In 2019, OfS said that the contractual relationship between students and providers is unequal and that it was seeing cases where terms and conditions are unclear or unfair:
This means that students are not clear about what they are buying, in terms of quality, contact time, support, and so on, and are not clear about the direct and indirect costs of their purchase. It also means that students are placed at a disadvantage because terms are designed to favour the provider.

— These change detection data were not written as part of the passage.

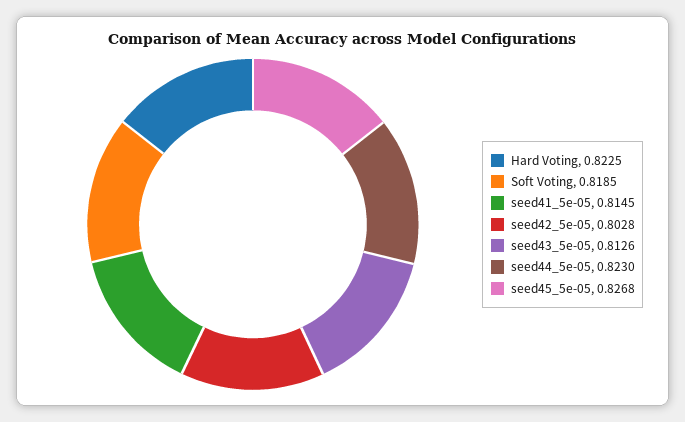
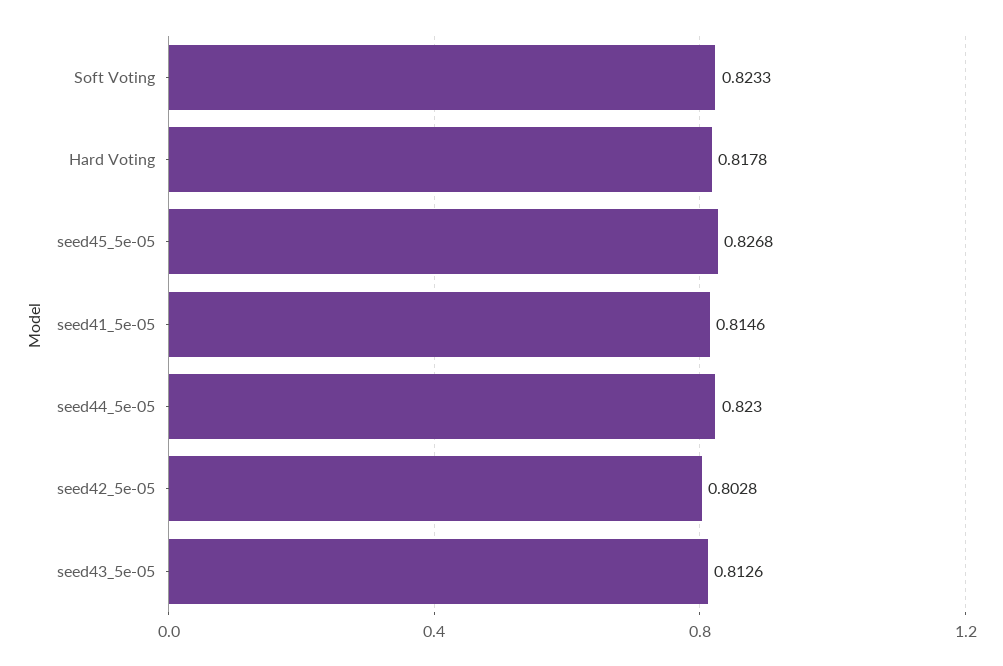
  {
-   "Hard Voting": 0.8225,
+   "Hard Voting": 0.8178,
-   "Soft Voting": 0.8185,
+   "Soft Voting": 0.8233,
-   "seed41_5e-05": 0.8145,
+   "seed41_5e-05": 0.8146,
    "seed42_5e-05": 0.8028,
    "seed43_5e-05": 0.8126,
    "seed44_5e-05": 0.823,
    "seed45_5e-05": 0.8268
  }

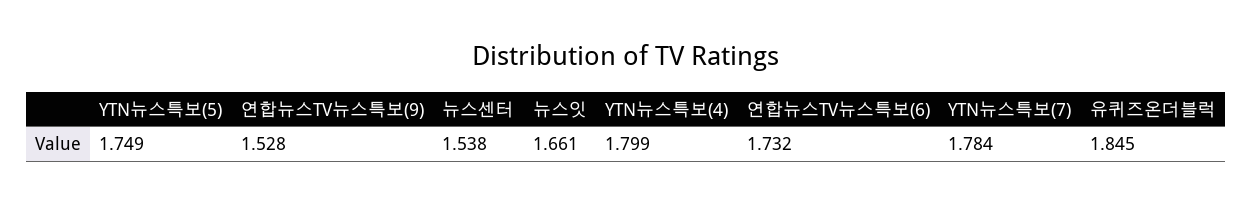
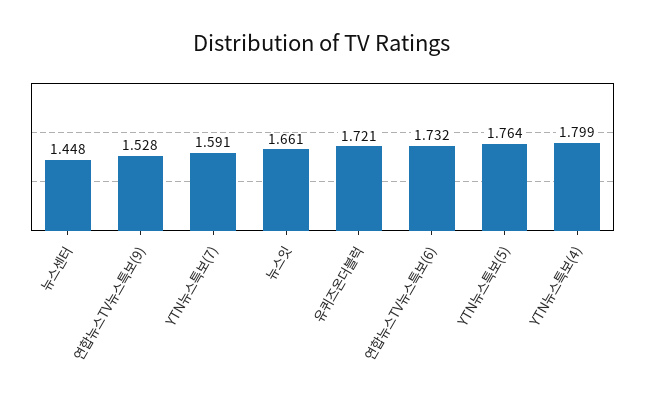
  {
-   "YTN뉴스특보(5)": 1.749,
+   "YTN뉴스특보(5)": 1.764,
    "연합뉴스TV뉴스특보(9)": 1.528,
-   "뉴스센터": 1.538,
+   "뉴스센터": 1.448,
    "뉴스잇": 1.661,
    "YTN뉴스특보(4)": 1.799,
    "연합뉴스TV뉴스특보(6)": 1.732,
-   "YTN뉴스특보(7)": 1.784,
+   "YTN뉴스특보(7)": 1.591,
-   "유퀴즈온더블럭": 1.845
+   "유퀴즈온더블럭": 1.721
  }

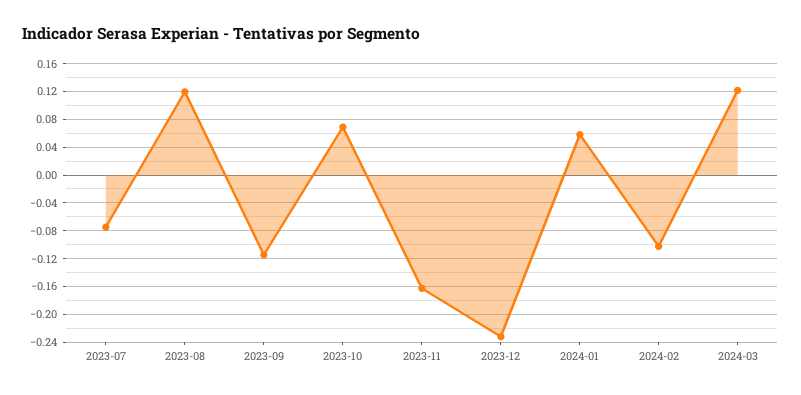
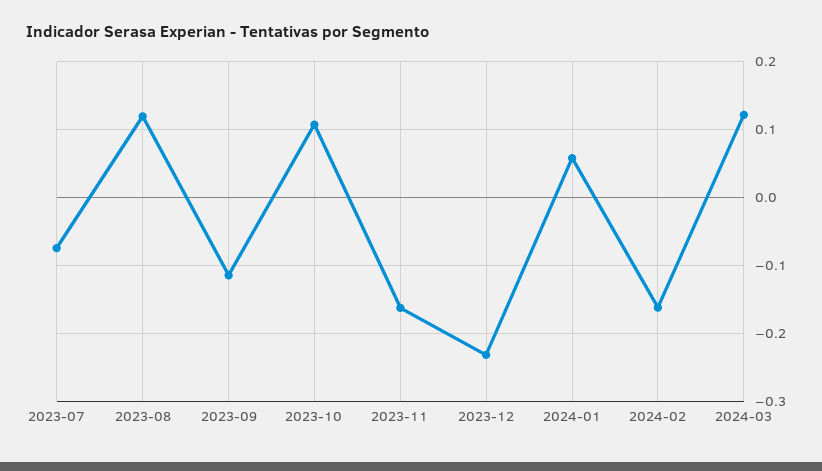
  {
    "2023-07": -0.07,
    "2023-08": 0.12,
    "2023-09": -0.11,
-   "2023-10": 0.07,
+   "2023-10": 0.11,
    "2023-11": -0.16,
    "2023-12": -0.23,
    "2024-01": 0.06,
-   "2024-02": -0.1,
+   "2024-02": -0.16,
    "2024-03": 0.12
  }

It also noted that it is not easy for students to identify instances where they have not received the service they were promised and to seek redress:
This means that students’ consumer protection rights are not enforced when what they have been promised, in terms of quality, contact time, support, and so on, is not delivered. We should, however, also consider whether a model that relies primarily on individual students challenging a provider for a breach of contract places a burden on students in an undesirable way.
But little has happened since. It’s almost as if ministers and the regulator need to… live up to their promises to students.
We did learn some new things. A little collection of case studies in the insight brief are not unhelpful. OfS says it’s going to develop proposals and consult on an updated approach to the agenda, which may involve revisiting its current consumer protection conditions and replacing them with “more focused” requirements – whatever that means.
It’s also going to undertake “additional research and polling” on student consumer protection issues to understand students’ concerns and priorities in this area – something its student panel was discussing over a year ago.
We also learned that OfS has begun to make referrals to National Trading Standards, including in relation to terms and conditions that are not clear, intelligible and unambiguous; terms that seek to limit a provider’s liability; and terms that allow a provider an unreasonably wide discretion to vary course content and structure.
It says that it will publish more information about these cases at an appropriate time.
In the future, obviously. But not now.